TEXT SHOWN:
OmniScrape
ProductsSolutionsGuidesDocs ↗PricingAbout
ProductsSolutionsGuidesDocs ↗PricingAbout
← All guides
Site-Specific Scrapers

Google Search Scraper: Extract SERP Rankings and Features

SERP tracking looks straightforward until your datacenter IP hits a CAPTCHA on the third keyword. Google Search is not an API: the HTML layout shifts quarterly, EU users encounter consent walls before results render, and mobile SERPs are structurally different from desktop. Treating it like a stable data source leads to brittle pipelines.

This guide focuses specifically on Google Search: how to construct locale-correct URLs, which SERP features to capture as structured fields, how Google detects automated queries, and how to use OmniScrape's residential proxy layer and solver to get clean result HTML at scale. For the broader rank-monitoring architecture — multi-engine coverage, scheduling, and data normalization — read SERP web scraping.

SOURCE MATERIAL:
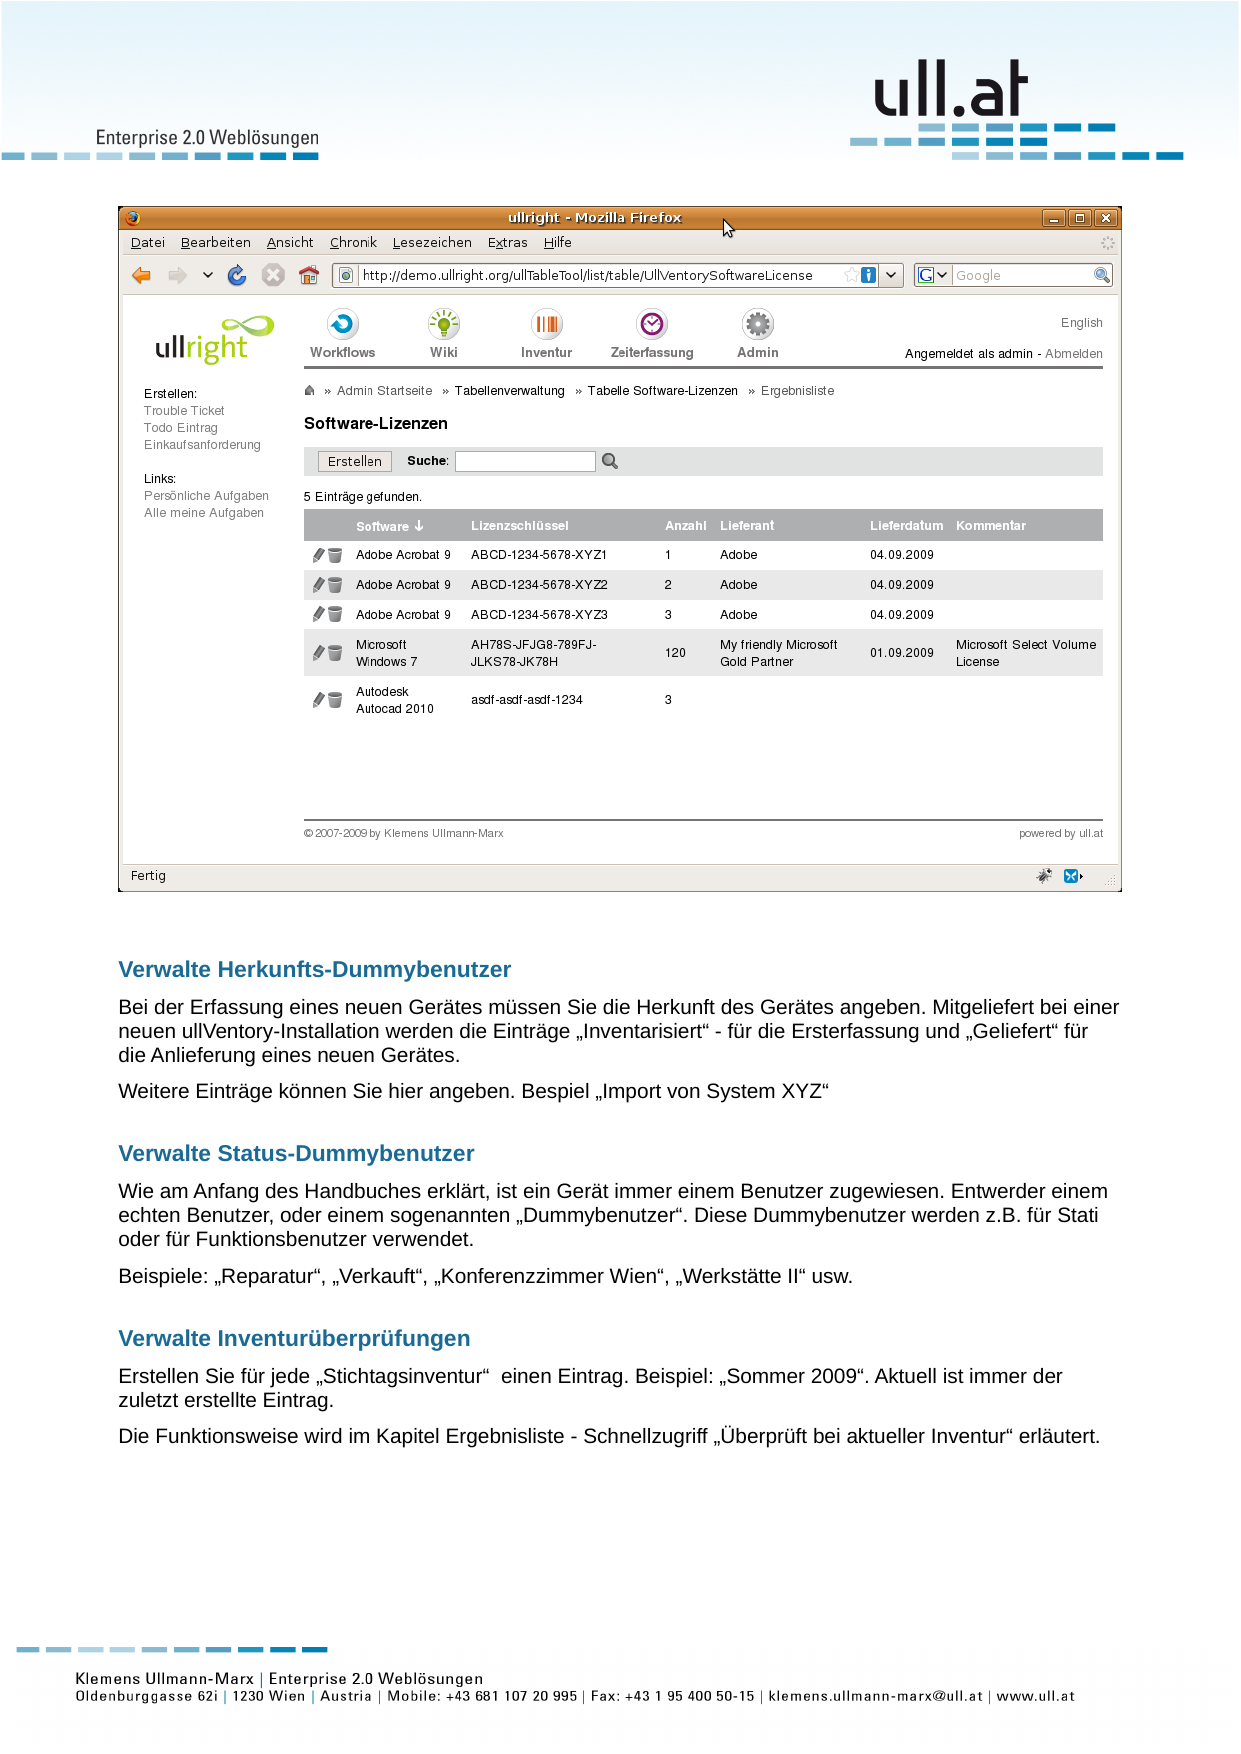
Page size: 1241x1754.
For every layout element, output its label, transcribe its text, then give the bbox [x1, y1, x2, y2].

AIM 1: Please repeat, word for word, the part of the Google Search guide running from "SERP tracking looks" to "to brittle pipelines.".
AIM 2: Translate this sentence from the Google Search guide into Spanish: "Treating it like a stable data source leads to brittle pipelines."
The material shown comes from a separate source, not from the Google Search guide.

FINAL ANSWER 1:
SERP tracking looks straightforward until your datacenter IP hits a CAPTCHA on the third keyword. Google Search is not an API: the HTML layout shifts quarterly, EU users encounter consent walls before results render, and mobile SERPs are structurally different from desktop. Treating it like a stable data source leads to brittle pipelines.

FINAL ANSWER 2: Tratarlo como una fuente de datos estable conduce a canalizaciones frágiles.